Days ago the Washington Post published (and energetically advertised) a “news story” alleging that the 2016 Trump election was produced by “hundreds” of “fake news” stories created by Russian propagandists. (Of course, the Washington Post itself has been identified as a government CIA propaganda mouthpiece by numerous whistleblowers.) (Senate hearing in the ’70s and ’80s showed that Post “reporters” have secretly received millions of dollars from U.S. government sources in exchange for pro-government news reporting.)

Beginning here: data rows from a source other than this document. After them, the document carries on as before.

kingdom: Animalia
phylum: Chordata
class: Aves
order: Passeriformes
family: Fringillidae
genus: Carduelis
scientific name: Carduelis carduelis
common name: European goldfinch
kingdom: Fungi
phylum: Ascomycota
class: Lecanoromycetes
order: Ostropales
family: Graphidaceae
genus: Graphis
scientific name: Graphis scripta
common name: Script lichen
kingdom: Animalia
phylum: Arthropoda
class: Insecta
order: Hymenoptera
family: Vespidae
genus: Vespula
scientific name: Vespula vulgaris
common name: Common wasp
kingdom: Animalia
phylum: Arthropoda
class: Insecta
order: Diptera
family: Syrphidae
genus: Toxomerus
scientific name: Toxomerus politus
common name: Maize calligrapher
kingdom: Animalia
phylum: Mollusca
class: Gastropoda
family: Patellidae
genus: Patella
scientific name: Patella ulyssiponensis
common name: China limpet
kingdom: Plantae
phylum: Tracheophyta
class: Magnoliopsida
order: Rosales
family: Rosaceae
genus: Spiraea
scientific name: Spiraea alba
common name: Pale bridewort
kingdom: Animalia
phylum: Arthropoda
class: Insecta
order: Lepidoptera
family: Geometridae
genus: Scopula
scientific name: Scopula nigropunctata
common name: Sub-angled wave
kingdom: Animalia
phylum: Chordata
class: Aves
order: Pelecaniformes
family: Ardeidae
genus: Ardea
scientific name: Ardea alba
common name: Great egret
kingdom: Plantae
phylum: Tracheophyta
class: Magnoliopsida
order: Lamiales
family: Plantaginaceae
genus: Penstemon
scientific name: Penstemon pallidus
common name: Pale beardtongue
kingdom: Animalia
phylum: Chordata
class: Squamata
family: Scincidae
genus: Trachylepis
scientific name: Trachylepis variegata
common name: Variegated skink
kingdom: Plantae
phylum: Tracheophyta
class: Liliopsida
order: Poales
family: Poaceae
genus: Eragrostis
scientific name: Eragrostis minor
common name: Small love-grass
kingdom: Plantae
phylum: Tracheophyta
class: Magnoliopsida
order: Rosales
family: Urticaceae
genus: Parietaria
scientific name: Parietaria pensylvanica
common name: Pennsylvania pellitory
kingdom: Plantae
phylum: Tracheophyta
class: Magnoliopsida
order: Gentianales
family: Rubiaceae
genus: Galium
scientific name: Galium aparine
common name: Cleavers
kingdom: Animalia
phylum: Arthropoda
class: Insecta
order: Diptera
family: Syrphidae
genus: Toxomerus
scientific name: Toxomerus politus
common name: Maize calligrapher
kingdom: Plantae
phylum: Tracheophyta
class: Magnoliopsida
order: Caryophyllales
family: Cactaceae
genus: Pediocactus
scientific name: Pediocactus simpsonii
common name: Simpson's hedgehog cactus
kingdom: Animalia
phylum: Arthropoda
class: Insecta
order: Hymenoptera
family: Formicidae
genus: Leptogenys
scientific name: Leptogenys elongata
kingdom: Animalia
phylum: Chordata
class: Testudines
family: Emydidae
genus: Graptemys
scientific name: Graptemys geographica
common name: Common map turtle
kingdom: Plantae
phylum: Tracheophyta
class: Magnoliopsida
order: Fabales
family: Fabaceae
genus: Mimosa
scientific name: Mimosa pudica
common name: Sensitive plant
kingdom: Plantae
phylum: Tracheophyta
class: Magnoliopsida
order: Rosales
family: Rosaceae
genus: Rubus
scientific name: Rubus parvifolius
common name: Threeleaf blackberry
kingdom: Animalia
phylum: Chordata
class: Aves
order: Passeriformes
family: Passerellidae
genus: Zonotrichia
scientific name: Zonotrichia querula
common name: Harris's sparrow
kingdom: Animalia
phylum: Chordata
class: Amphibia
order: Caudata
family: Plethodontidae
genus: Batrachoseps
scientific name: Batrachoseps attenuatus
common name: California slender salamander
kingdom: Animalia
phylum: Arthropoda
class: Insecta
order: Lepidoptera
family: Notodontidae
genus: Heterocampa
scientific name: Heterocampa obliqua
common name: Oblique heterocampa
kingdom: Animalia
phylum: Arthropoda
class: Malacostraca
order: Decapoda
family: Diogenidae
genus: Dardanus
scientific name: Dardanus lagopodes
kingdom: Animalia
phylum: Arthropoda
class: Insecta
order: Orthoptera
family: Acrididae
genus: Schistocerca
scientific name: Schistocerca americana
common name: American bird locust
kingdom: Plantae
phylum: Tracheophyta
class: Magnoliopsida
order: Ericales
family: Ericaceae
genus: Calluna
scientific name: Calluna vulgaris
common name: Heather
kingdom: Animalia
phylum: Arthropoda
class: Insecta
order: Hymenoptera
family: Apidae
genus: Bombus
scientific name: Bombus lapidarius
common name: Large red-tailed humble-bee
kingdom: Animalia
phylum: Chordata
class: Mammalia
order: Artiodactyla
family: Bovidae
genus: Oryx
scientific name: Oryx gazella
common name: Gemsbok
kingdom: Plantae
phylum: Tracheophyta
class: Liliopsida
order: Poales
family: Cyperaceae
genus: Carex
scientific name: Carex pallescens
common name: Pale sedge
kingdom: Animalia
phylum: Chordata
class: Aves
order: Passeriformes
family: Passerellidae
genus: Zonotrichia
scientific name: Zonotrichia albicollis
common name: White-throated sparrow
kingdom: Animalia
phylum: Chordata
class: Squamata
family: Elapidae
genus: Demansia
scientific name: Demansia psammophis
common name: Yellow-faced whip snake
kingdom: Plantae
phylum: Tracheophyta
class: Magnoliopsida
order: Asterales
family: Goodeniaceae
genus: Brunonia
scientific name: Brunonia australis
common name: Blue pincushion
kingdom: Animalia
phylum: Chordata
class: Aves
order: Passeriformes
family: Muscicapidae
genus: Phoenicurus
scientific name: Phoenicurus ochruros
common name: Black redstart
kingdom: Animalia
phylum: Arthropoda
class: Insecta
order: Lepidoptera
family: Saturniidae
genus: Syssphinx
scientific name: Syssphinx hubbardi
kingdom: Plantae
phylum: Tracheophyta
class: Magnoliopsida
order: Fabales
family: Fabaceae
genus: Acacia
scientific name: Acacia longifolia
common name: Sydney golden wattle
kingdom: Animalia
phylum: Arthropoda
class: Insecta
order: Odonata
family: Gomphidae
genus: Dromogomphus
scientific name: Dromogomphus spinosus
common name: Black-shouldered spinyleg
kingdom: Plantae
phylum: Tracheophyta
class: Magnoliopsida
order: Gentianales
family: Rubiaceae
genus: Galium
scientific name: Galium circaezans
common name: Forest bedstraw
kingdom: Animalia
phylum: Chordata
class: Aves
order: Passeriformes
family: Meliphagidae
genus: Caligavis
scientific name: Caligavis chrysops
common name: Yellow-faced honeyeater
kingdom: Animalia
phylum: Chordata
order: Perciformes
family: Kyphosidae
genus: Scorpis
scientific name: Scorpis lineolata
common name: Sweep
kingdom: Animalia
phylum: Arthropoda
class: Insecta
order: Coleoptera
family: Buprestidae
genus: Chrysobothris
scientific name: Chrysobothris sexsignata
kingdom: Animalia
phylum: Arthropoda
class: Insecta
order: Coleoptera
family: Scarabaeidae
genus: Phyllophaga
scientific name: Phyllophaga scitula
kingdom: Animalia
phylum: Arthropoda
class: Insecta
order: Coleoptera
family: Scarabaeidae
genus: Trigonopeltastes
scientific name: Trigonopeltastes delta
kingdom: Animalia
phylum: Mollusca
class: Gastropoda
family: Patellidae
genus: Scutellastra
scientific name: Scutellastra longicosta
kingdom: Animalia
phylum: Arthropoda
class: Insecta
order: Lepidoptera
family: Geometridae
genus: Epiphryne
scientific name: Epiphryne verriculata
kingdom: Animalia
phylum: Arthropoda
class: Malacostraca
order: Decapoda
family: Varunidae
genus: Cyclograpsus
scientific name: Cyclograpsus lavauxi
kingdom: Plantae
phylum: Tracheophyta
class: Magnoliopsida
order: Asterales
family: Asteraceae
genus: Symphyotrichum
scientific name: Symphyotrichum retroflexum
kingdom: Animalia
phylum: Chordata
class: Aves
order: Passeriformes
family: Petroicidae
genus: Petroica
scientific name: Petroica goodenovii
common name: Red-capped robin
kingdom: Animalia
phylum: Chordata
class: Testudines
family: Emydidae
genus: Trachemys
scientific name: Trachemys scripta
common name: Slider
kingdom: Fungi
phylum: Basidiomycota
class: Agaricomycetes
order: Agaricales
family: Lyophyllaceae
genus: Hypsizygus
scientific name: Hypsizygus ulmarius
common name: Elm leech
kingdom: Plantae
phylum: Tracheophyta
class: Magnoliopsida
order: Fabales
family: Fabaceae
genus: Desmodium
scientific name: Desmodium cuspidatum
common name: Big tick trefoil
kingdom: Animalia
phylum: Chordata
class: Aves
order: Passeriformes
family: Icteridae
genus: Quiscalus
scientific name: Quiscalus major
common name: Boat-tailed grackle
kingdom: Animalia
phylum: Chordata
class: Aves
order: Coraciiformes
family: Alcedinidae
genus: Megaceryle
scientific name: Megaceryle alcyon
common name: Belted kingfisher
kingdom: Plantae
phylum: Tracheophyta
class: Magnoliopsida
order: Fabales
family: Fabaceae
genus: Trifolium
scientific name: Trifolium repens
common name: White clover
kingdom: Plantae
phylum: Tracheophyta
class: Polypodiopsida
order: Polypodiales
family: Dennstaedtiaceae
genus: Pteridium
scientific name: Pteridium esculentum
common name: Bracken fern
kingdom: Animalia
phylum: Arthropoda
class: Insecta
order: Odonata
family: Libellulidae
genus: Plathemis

The November 2016 Washington Post story was widely circulated. Hundreds of other newspapers repeated the claims.
At the heart of the Post’s “reporting” was an appeal to authority: a group of “foreign policy experts” calling themselves “PropOrNot” who remain anonymous (but who clearly favored Hillary in the election).
Now the intrepid Glenn Greenwald has rebutted the Post story in a path-breaking article:
According to Greenwald, the Post claimed that “Basically, everyone who isn’t comfortably within the centrist Hillary-Clinton/Jeb-Bush spectrum is guilty” of spreading Russian propaganda.
The group eschews alternative media outlets like these and instead recommends that readers rely solely on establishment-friendly publications like NPR, the BBC, The New York Times, The Wall Street Journal, The Washington Post, Buzzfeed and VICE. That is because a big part of the group’s definition for “Russian propaganda outlet” is criticizing U.S. foreign policy.